(Stored data entries)
= Beginning of Section =
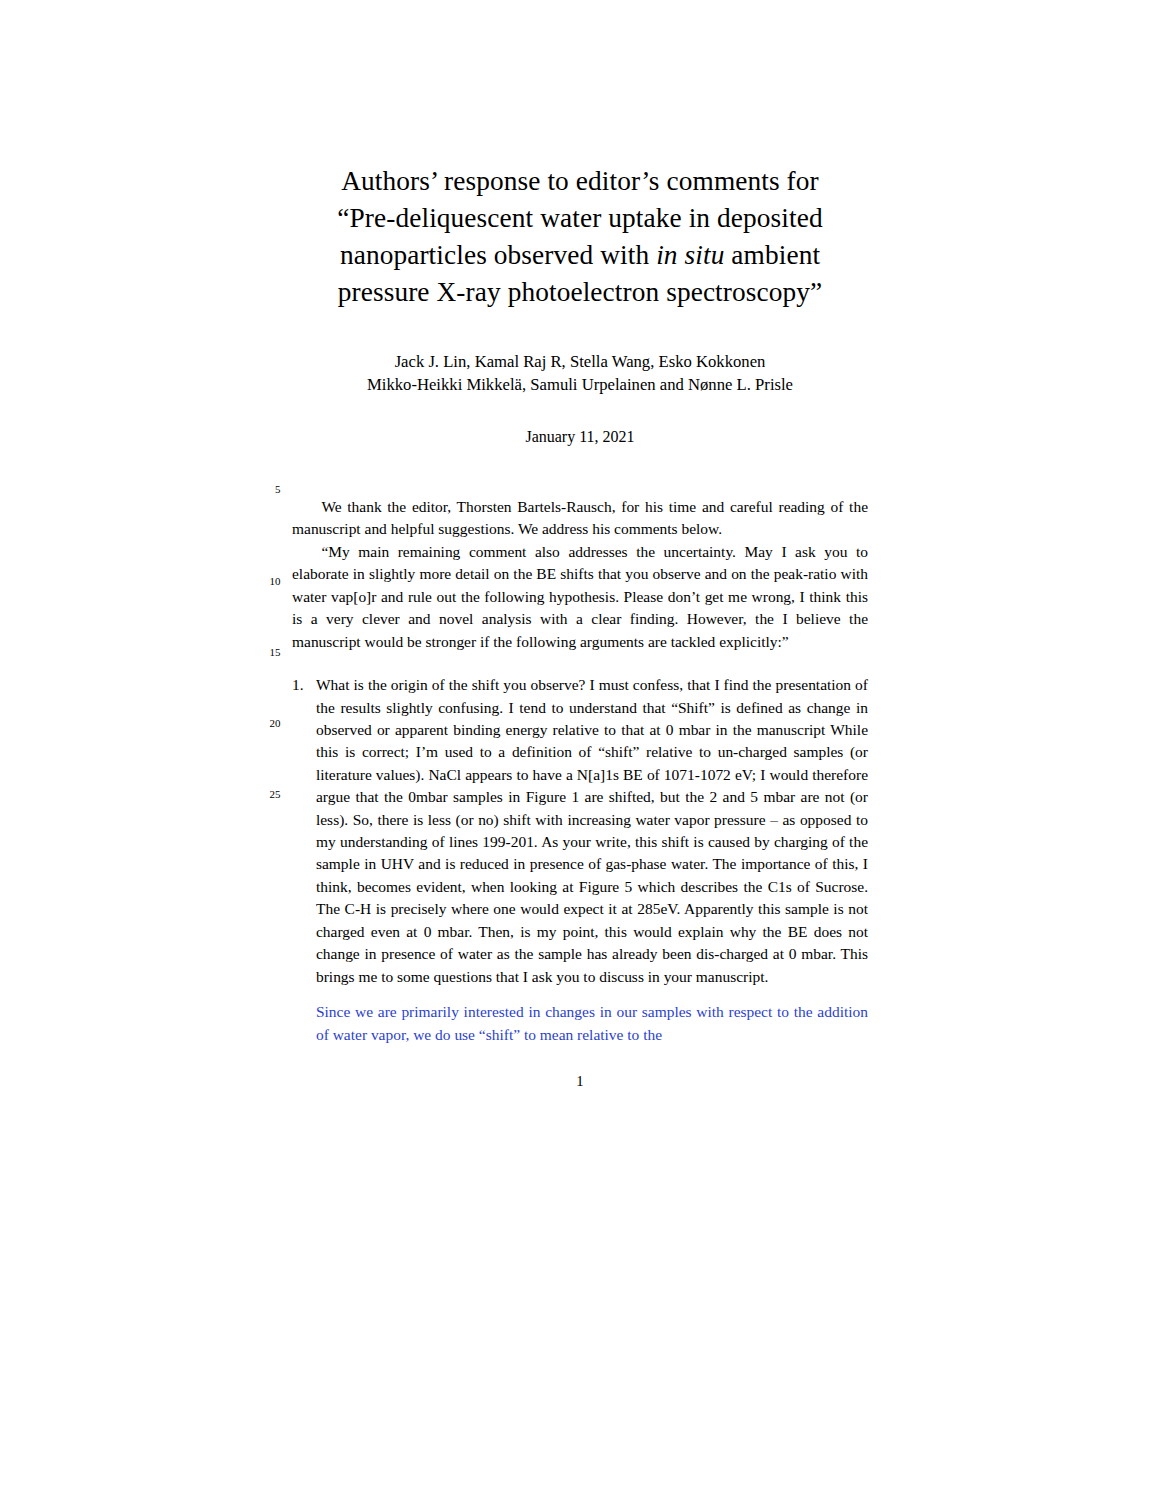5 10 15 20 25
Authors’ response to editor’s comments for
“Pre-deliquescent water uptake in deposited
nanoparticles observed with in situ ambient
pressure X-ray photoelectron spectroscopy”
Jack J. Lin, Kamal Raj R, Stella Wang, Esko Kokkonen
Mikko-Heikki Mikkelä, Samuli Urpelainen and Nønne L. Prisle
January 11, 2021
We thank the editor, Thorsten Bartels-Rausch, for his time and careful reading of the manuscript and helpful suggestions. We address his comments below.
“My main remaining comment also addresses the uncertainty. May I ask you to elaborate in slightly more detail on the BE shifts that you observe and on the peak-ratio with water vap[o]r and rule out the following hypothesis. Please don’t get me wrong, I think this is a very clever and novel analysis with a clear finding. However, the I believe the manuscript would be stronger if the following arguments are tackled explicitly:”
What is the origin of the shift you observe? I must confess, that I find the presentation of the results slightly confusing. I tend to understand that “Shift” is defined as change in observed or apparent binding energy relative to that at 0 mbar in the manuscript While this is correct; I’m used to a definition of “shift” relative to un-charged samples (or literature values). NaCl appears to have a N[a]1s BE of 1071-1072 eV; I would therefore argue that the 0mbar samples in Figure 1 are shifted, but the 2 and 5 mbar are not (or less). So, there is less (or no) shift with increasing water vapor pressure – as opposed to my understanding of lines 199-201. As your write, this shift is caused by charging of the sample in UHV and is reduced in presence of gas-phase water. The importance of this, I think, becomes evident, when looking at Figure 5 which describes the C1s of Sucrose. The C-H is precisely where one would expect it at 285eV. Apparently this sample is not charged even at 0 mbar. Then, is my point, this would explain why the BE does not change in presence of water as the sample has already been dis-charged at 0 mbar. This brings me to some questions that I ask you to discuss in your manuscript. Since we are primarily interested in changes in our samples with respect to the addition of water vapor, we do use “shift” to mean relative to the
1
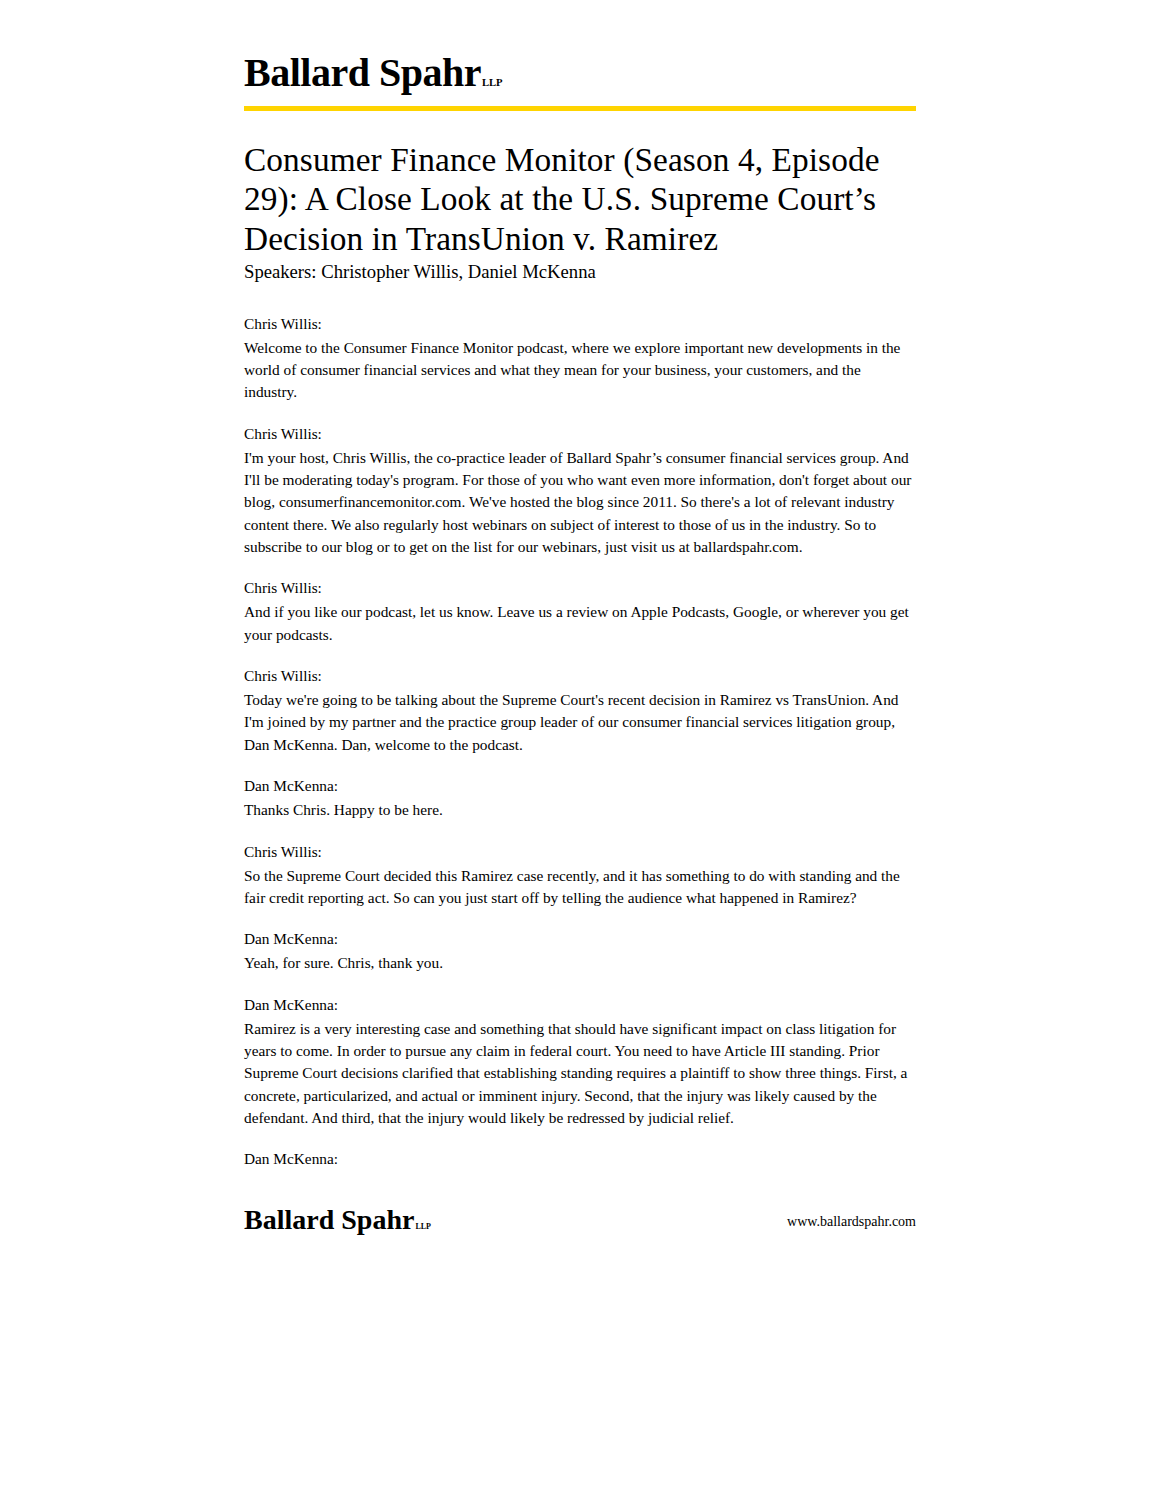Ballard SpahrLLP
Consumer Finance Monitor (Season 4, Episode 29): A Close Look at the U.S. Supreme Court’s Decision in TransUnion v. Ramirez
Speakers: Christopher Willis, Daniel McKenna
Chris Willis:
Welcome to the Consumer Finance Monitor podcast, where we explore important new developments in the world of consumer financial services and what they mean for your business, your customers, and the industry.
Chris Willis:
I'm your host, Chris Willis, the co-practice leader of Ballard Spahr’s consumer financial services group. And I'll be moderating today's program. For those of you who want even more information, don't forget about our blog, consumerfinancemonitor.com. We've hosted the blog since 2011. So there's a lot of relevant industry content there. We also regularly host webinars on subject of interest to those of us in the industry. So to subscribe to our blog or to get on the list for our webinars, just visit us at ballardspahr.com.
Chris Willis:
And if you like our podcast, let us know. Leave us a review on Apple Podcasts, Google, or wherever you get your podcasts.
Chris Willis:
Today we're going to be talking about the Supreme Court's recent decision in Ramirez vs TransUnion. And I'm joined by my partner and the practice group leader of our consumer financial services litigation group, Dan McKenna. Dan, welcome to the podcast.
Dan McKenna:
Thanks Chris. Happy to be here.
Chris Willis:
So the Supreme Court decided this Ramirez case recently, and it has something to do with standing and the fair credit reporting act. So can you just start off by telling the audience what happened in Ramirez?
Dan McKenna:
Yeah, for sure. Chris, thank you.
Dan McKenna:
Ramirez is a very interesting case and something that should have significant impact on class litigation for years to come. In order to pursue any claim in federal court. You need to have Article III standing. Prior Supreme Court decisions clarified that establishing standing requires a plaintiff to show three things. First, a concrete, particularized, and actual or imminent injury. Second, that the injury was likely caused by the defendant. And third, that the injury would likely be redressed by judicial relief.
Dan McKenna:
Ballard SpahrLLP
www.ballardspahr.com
= End of Section =
Exercise:
Search the entries for the string "comments" and collect each line that has it.

Task solution:
Authors’ response to editor’s comments for
We thank the editor, Thorsten Bartels-Rausch, for his time and careful reading of the manuscript and helpful suggestions. We address his comments below.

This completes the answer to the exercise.